Visualisation (2D or 3D) of the ground current induced on the reflection plane from the different glide path systems. As the total reflected signal from the ground plane corresponds to the total ground current, this mode is used to compare the available reflection plane area to the actual system requirements. When this reflection plane is limited, changes in system feeds will be seen to have significant impact on the signal quality along the approach path. M-ARRAY glide path can be optimised to operate satisfactory under such environment.


8. Bend Analysing.
This part will analyse the bend wave lengths and their position along the flight path to find the possible origin of the reflection object(s) as intersections of hyperbolic lines plotted on the ground. It can also reverse the process in computing the bend wavelength at selected distances by entering the coordinates of a suspected reflection object. This feature serves as tutorial tool for flight inspectors to gain experience in bend analysing. The approach mode will give a graphic presentation of the theoretical bend pattern of suspected reflection objects.

9. Utilities
Some useful utilities are included:

ADU Panel.
This is to simulate adjustments directly on a 'graphical' Antenna Distributing Unit (ADU), which can be brought up on the screen. The phase and amplitude ratios between the antennas can be adjusted by moving the controls with the arrow keys.
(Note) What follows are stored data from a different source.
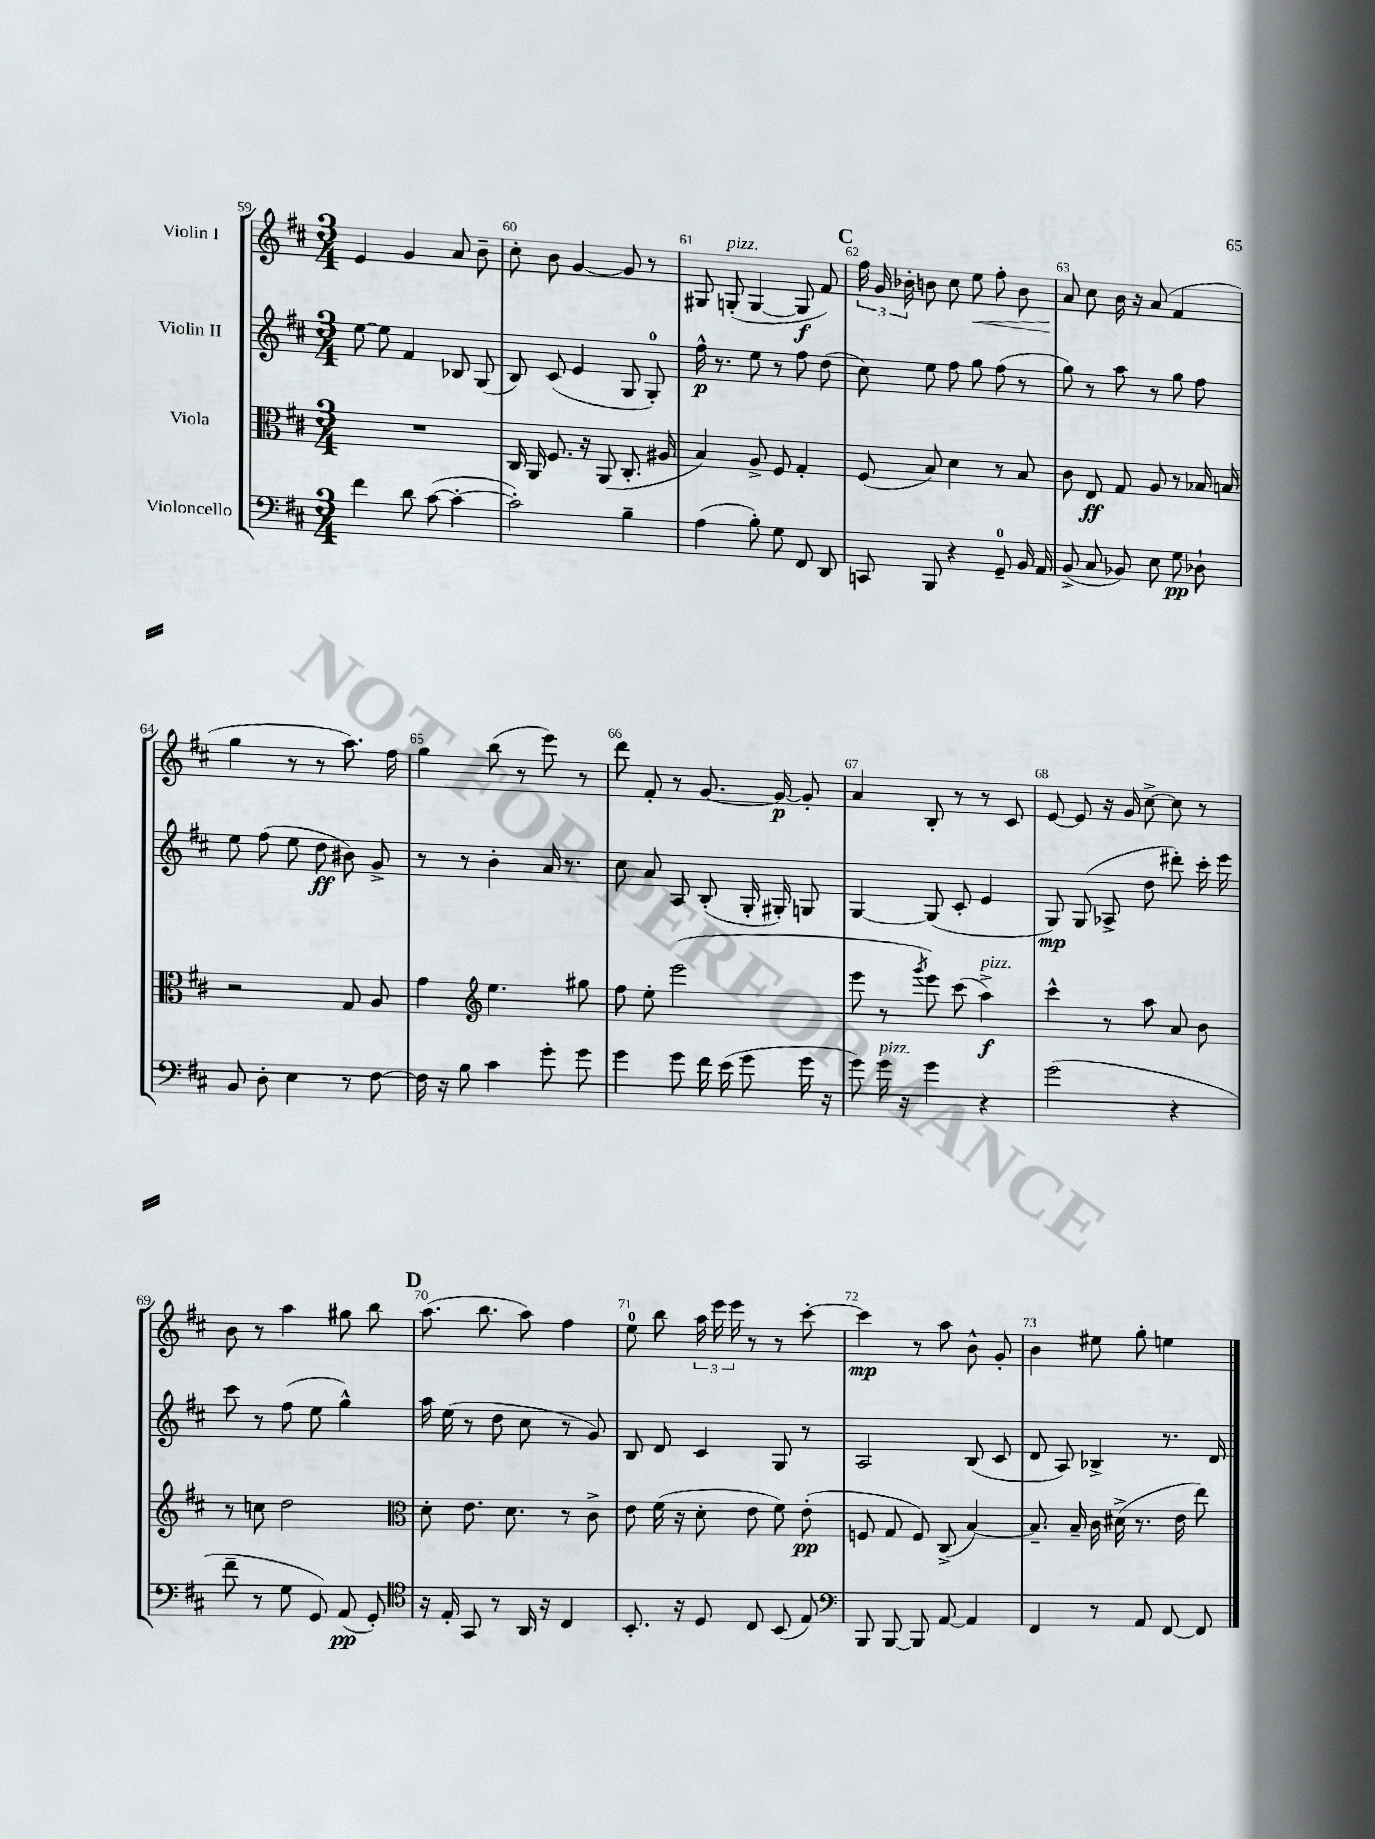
<<
\new StaffGroup <<
\new Staff = "s0" \with { instrumentName = "Violin I" } {
    \clef treble \key d \major \numericTimeSignature \time 3/4
    \autoBeamOff e'4 g'4 a'8 b'8-- |
    cis''8-. b'8 g'4~ g'8 r8 |
    gis8 g8-.^\markup { \italic "pizz." }( g4~ g8\f fis'8) |
    \mark \markup { \bold "C" } \tuplet 3/2 { fis''16 g'16 bes'16-. } b'8 cis''8 e''8\< fis''8-. b'8 |
    a'8\! cis''8 b'16 r16 a'8( fis'4 |
    g''4 r8 r8 a''8.) fis''16 |
    g''4 b''8( r8 e'''8) r8 |
    d'''8 fis'8-. r8 g'8.~ g'16~\p g'8-. |
    a'4 b8-. r8 r8 cis'8 |
    e'8~ e'8 r16 g'16 cis''8~-> cis''8 r8 |
    b'8 r8 a''4 gis''8 b''8 |
    \mark \markup { \bold "D" } a''8.( b''8. a''8) fis''4 |
    e''8-0 b''8 \tuplet 3/2 { a''16 e'''16 e'''16 } r8 r8 cis'''8~-. |
    cis'''4\mp r8 a''8 b'8-^ g'8-. |
    b'4 eis''8 g''8-. e''4 \bar "|." |
}
\new Staff = "s1" \with { instrumentName = "Violin II" } {
    \clef treble \key d \major \numericTimeSignature \time 3/4
    \autoBeamOff e''8~ e''8 fis'4 bes8 g8( |
    b8) cis'8( e'4 g8 g8-0-.) |
    fis''16-^\p r8. e''8 r8 fis''8 d''8( |
    \mark \markup { \bold "C" } cis''8) e''8 fis''8 g''8 fis''8( r8 |
    g''8) r8 a''8 r8 g''8 fis''8 |
    e''8 fis''8( e''8 d''8\ff bis'8) g'8-> |
    r8 r8 b'4-. a'16 r8. |
    cis''8 a'8 a8 b8-.( g16-. gis16-.) g8 |
    g4~ g8( cis'8-. e'4 |
    g8\mp) g8( aes8-> d''8 dis'''8-.) cis'''16-. e'''16 |
    cis'''8 r8 fis''8( e''8 g''4-^) |
    \mark \markup { \bold "D" } a''16 e''16( r8 d''8 cis''8 r8 g'8) |
    b8 d'8 cis'4 g8 r8 |
    a2 b8( cis'8 |
    d'8 a8) bes4-> r8. d'16 \bar "|." |
}
\new Staff = "s2" \with { instrumentName = "Viola" } {
    \clef alto \key d \major \numericTimeSignature \time 3/4
    \autoBeamOff R2. |
    cis16 a,16 fis8. r16 a,8( cis8.-. ais16 |
    b4) a8-> fis8 g4-. |
    \mark \markup { \bold "C" } fis8( b8) d'4 r8 b8 |
    cis'8 e8\ff g8 a8 r8 bes16 b16 |
    r2 g8 a8 |
    g'4 \clef treble e''4. gis''8 |
    fis''8 e''8-. e'''2( |
    e'''8 r8 \acciaccatura { g'''8 } e'''8) cis'''8( a''4->\f^\markup { \italic "pizz." }) |
    cis'''4-^ r8 a''8 a'8 b'8 |
    r8 c''8 d''2 |
    \mark \markup { \bold "D" } \clef alto d'8-. e'8. d'8. r8 cis'8-> |
    e'8 fis'16( r16 d'8-. e'8 fis'8) e'8-.\pp( |
    f8 g8 f8) cis8->( b4~) |
    b8.-- b16-- cis'16 dis'16->( r8. e'16 e''8) \bar "|." |
}
\new Staff = "s3" \with { instrumentName = "Violoncello" } {
    \clef bass \key d \major \numericTimeSignature \time 3/4
    \autoBeamOff fis'4 d'8 cis'8~( cis'4~-. |
    cis'2-.) b4-- |
    a4( b8-.) g8 fis,8 d,8 |
    \mark \markup { \bold "C" } c,8 b,,8 r4 g,8-0-- b,16 a,16 |
    b,8->( cis8 bes,8) e8 g8\pp des8-! |
    b,8 d8-. e4 r8 fis8~ |
    fis16 r16 b8 cis'4 g'8-. g'8 |
    g'4 g'8 fis'16 e'16( g'8 g'16 r16 |
    g'8) g'16^\markup { \italic "pizz." } r16 g'4 r4 |
    g'2( r4 |
    fis'8-- r8 g8 g,8) a,8\pp( g,8-.) |
    \mark \markup { \bold "D" } \clef tenor r16 e16-. g,8 r8 a,16 r16 cis4 |
    b,8.-. r16 d8 cis8 b,8( e8) |
    \clef bass b,,8 b,,8~ b,,8 a,8~ a,4 |
    fis,4 r8 a,8 fis,8~ fis,8 \bar "|." |
}
>>
>>
\layout { \context { \Score currentBarNumber = #59 \override BarNumber.break-visibility = ##(#f #t #t) barNumberVisibility = #all-bar-numbers-visible } }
One may also disconnect some signal components inside the Unit or one or two antennas (simulates terminating in 50 ohms).

MCU Panel
Three green numeric display fields on the Control Panel show the CDI/DDM from the Monitor Combining Unit (MCU) outputs.  These fields show monitor response to any setting of the Glide Path System parameters, such as antenna phase error settings, clearance transmitter power or deviation etc. The fields are preset to emulate THETA, 0.88 THETA and 0.45 THETA on the runway extended centreline, but can be set to any desired elevation angle for monitoring by means of changing the attenuation from the pickup loops in each antenna element. The proper attenuation and phasing of each pickup signal are automatically computed, but can be changed to any practical value in order to simulate errors or actual measured values in the MCU. The elevation angle of the DS channel (0.88 THTEA) can be adjustments directly on a 'graphical' MCU which can be brought up on the screen.

RPL Module.
The Reflection Plane (RPL) module will determine the average weighted slope of the reflection plane by entering measured terrain heights along a line in front of the antenna system. In addition to the slope, the correct zero height for the antennas will be found. The computation uses the least squares method as well as optical reflection geometry combined with estimated ground current for the actual GP antenna system. This method is based on many years of experience to find correct antenna heights during setup and will save a lot of flying time to verify antenna heights based on each elements lobing diagram, which might be very unreliable in adverse terrain. The resulting Forward Slope can be entered into the Control Panel by a key stroke.